Sen. Rick Billinger, a Goodland Republican and chairman of the Senate Ways and Means Committee, said advocates of swapping state tax dollars for federal relief funding in the budget weren’t walking away from promises to invest in the quest to close achievement gaps among low-income and minority students in public schools.
The approach doesn’t signal abandonment of a six-year strategy to close funding inadequacies affirmed by the Supreme Court, he said.
“I fully believe that we’re going to fund them,” Billinger said. “We need to fund them. It’s just how we do that and when. We want to utilize all available federal funds. It’s prudent on our part to try to look at avenues that help fill in the state general fund.”
Overall, the Senate budget plan would spend $56 million more than recommended by the governor. That inspired Sen. Richard Hilderbrand, R-Baxter Springs, to propose a 3% cut in budgets not related to K-12 education, public safety and obligations to Medicaid recipients. He said the proposal would reduce expenditures by about $60 million. The GOP-led chamber rejected his amendment 14-19.
Hilderbrand said it was “really ironic and, I’m sorry, just downright comical” that the 31 senators not on the Ways and Means Committee were repeatedly thwarted from advancing budget amendments on the Senate floor. The full Senate is the proper venue despite the view of those running the Senate’s budget committee, he said.
“Sooner or later that sledgehammer will fall,” Hilderbrand said. “It’s going to hurt. It’s going to hurt bad. We’re not being fiscally responsible.”

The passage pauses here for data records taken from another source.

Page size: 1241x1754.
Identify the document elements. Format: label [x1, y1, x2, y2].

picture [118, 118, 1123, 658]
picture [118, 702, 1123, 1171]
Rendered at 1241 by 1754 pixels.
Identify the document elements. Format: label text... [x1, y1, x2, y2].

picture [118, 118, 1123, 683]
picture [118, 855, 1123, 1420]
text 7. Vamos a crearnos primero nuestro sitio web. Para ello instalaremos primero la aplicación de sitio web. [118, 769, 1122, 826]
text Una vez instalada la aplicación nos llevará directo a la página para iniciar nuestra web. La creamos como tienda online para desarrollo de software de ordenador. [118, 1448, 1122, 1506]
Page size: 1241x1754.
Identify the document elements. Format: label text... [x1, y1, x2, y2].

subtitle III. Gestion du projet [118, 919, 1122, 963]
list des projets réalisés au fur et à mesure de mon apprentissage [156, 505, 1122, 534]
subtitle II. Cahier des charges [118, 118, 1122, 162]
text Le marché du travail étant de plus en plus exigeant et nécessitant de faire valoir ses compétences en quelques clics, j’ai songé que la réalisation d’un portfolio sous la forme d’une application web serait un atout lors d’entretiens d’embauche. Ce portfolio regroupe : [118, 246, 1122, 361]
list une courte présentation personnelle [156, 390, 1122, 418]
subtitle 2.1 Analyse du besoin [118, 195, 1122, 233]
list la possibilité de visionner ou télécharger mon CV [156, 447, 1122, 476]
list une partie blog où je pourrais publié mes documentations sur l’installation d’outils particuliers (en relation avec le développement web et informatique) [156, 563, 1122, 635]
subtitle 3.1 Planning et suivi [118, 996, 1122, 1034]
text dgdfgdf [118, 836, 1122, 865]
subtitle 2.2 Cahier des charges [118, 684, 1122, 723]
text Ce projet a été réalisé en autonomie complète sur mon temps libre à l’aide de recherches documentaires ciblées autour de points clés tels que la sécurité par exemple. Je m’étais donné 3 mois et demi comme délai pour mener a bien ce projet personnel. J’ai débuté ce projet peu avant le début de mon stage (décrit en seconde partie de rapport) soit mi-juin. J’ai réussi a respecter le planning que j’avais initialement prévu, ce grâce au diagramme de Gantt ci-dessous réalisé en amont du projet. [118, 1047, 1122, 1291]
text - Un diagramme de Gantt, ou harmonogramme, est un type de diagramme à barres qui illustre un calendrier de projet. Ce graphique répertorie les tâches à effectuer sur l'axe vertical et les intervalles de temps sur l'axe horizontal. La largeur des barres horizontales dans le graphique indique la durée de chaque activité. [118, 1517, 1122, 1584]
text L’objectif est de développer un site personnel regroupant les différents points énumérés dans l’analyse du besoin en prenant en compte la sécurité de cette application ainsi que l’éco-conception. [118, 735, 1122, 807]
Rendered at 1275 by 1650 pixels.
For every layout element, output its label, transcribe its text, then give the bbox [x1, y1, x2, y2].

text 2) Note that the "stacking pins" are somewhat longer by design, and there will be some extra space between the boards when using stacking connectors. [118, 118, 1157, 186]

Sykes, the Democratic leader in the Senate, offered this closing thought: “We cannot pay for tax cuts for giant multinational corporations, keep the lights on and keep our state running, and operate with a positive balance under this proposed budget. Furthermore, this budget punts our constitutional obligation to fund our schools. One-time federal funds during a pandemic do not a finance formula make.”